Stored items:
* * *
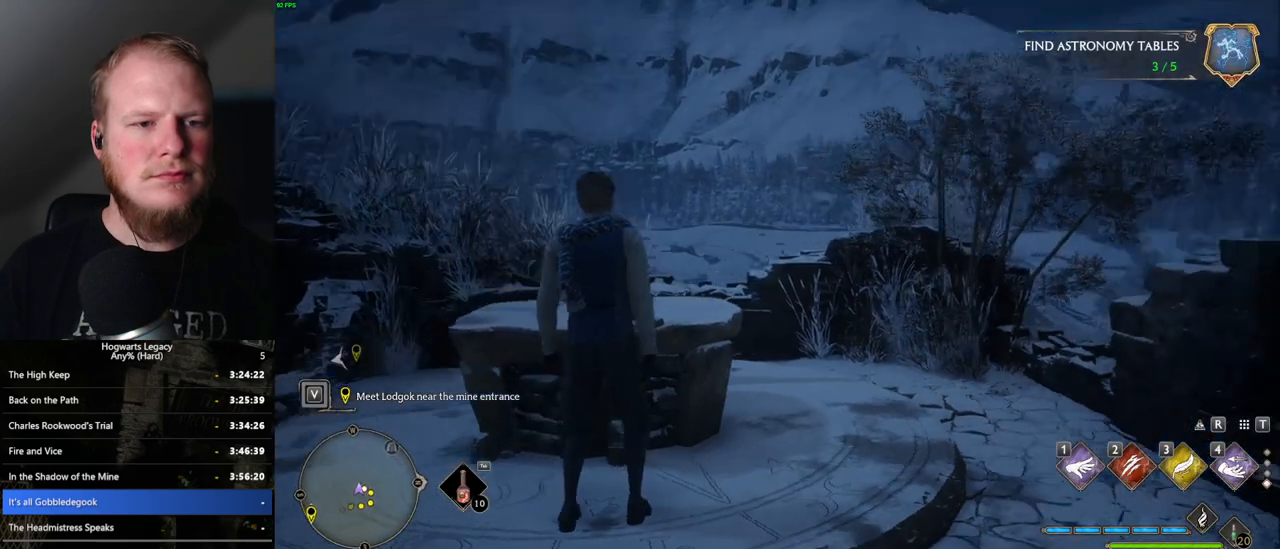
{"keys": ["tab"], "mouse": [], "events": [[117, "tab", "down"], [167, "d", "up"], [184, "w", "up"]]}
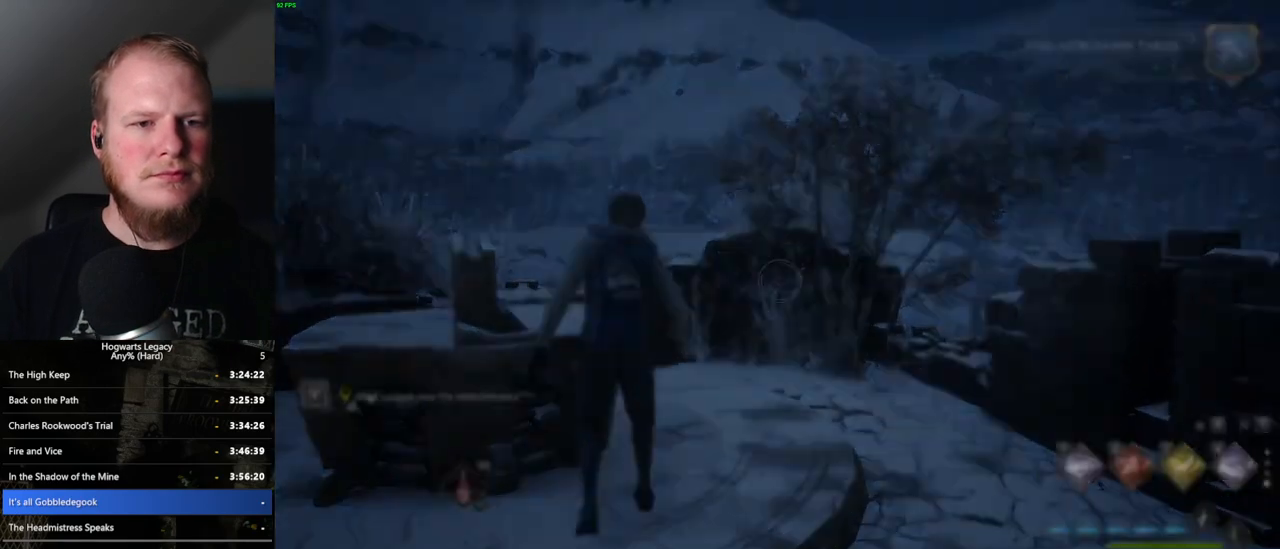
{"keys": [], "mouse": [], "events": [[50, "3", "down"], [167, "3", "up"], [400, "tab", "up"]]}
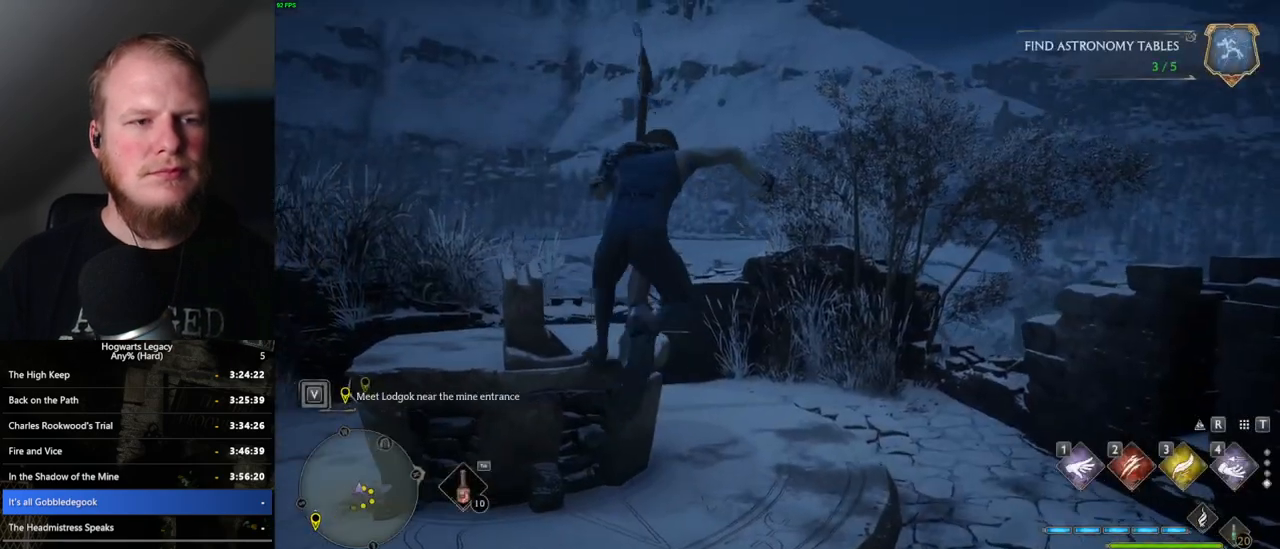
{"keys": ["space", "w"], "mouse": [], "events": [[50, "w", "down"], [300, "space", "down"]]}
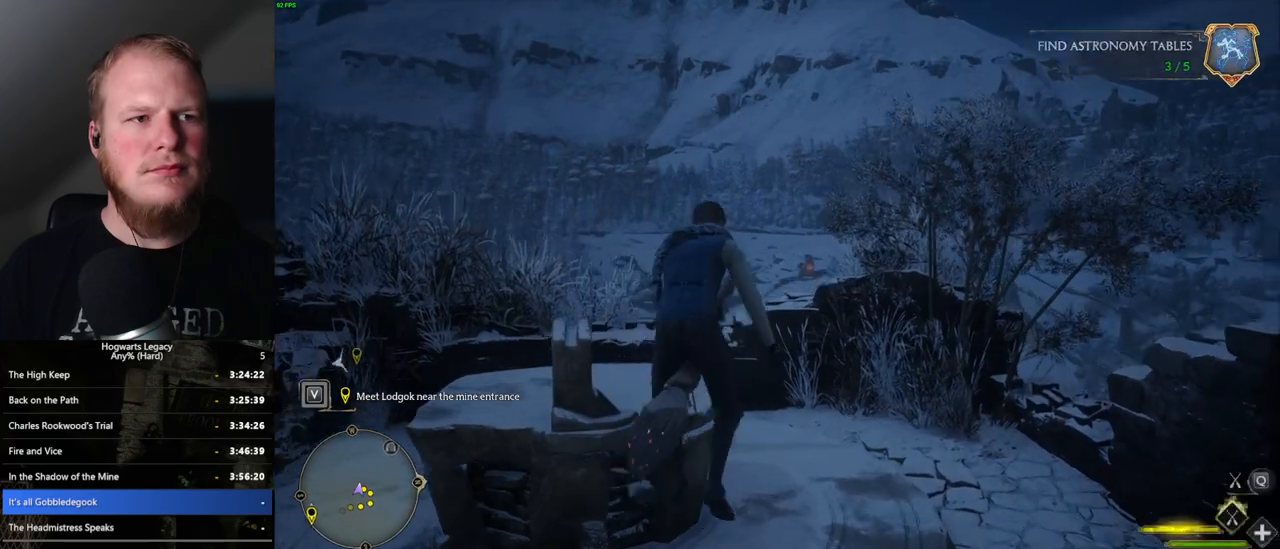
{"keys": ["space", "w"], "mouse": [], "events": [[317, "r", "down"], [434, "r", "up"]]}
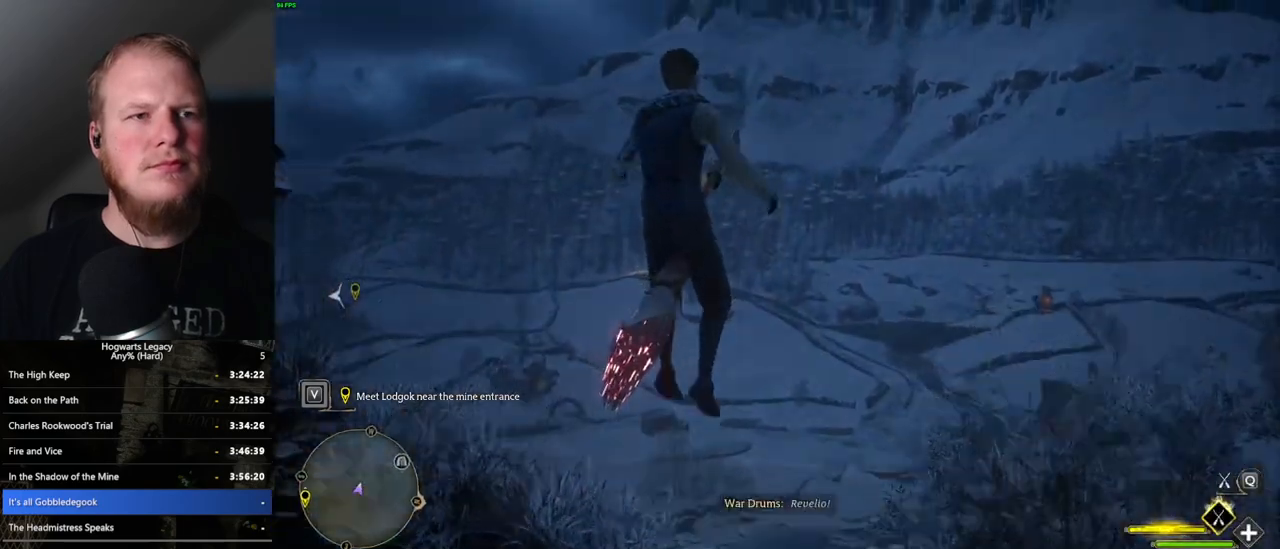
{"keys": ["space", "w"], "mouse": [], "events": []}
* * *
▶ What to do
From the entries above, extract every line where the word "space" appears.

▶ Solved problem
{"keys": ["space", "w"], "mouse": [], "events": [[50, "w", "down"], [300, "space", "down"]]}
{"keys": ["space", "w"], "mouse": [], "events": [[317, "r", "down"], [434, "r", "up"]]}
{"keys": ["space", "w"], "mouse": [], "events": []}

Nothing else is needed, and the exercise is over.